ARCHITEKTURA

STRONA GŁÓWNA  /  ARCHITEKTURA  /  INSPIRACJE  /  Rezydencja na skraju lasu str. 1

Rezydencja na skraju lasu

Rezydencja na skraju lasu

Fot. Radosław Wojnar


O wyjątkowości tej rezydencji przesądza piękne położenie i naturalne materiały, których użyto do jej urządzenia. Połączono tu różne gatunki drewna: teak, klon, a nawet bambus.


Nowoczesną, dwupoziomową willę pod Warszawą otacza bujna zieleń lasu. Choć w budynku zastosowano wiele innowacyjnych technologii, równie ważne jest jej naturalne otoczenie, niepoddające się tak łatwo kontroli człowieka. Drzewa, krzewy i kwiaty poprzez ogromne, poprowadzone na dwóch wysokościach elewacji, okna niemalże „wdzierają się” do środka.

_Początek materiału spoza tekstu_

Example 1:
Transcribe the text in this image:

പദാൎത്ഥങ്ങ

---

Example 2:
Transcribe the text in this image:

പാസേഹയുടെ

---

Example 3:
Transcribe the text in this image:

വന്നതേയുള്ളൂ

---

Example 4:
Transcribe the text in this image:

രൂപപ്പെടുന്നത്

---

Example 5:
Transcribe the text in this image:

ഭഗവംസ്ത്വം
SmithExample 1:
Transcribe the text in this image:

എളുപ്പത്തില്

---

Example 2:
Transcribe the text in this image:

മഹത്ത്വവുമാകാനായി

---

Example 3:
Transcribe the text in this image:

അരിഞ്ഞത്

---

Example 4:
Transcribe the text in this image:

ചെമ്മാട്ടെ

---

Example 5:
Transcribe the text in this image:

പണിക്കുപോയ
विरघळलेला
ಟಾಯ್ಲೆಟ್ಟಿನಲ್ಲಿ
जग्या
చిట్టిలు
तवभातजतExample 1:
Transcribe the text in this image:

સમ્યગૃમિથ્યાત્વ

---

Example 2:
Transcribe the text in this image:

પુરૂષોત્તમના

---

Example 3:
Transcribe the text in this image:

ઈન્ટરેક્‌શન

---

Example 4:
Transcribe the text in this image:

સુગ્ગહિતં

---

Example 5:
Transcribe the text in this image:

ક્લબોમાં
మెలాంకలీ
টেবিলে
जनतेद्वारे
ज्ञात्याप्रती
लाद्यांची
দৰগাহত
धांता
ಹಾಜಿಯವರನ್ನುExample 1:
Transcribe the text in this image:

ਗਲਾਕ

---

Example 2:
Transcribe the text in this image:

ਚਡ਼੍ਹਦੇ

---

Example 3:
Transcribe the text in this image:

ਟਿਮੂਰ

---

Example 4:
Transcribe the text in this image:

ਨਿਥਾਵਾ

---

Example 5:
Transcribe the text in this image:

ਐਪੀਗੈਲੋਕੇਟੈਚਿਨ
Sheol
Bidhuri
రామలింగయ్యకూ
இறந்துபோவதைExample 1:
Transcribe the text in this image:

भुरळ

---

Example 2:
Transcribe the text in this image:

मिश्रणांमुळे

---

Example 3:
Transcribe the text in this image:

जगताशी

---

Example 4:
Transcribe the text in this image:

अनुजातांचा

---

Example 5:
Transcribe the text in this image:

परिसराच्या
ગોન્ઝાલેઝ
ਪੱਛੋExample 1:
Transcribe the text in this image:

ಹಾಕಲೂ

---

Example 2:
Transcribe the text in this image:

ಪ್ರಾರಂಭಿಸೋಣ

— Usytuowanie w lesie jest niezaprzeczalnym atutem tego domu. Właścicielom, państwu Karolinie i Rafałowi, bardzo zależało na tym, abyśmy przy projektowaniu wnętrz wykorzystały potencjał miejsca. Chcieli, żeby malowniczy zagajnik był widoczny niemal z każdej użytkowanej przez domowników strefy — opowiada Katarzyna Bukowska z warszawskiej pracowni 3deko, która razem z Zofią Żółtowską jest odpowiedzialna za wygląd posiadłości.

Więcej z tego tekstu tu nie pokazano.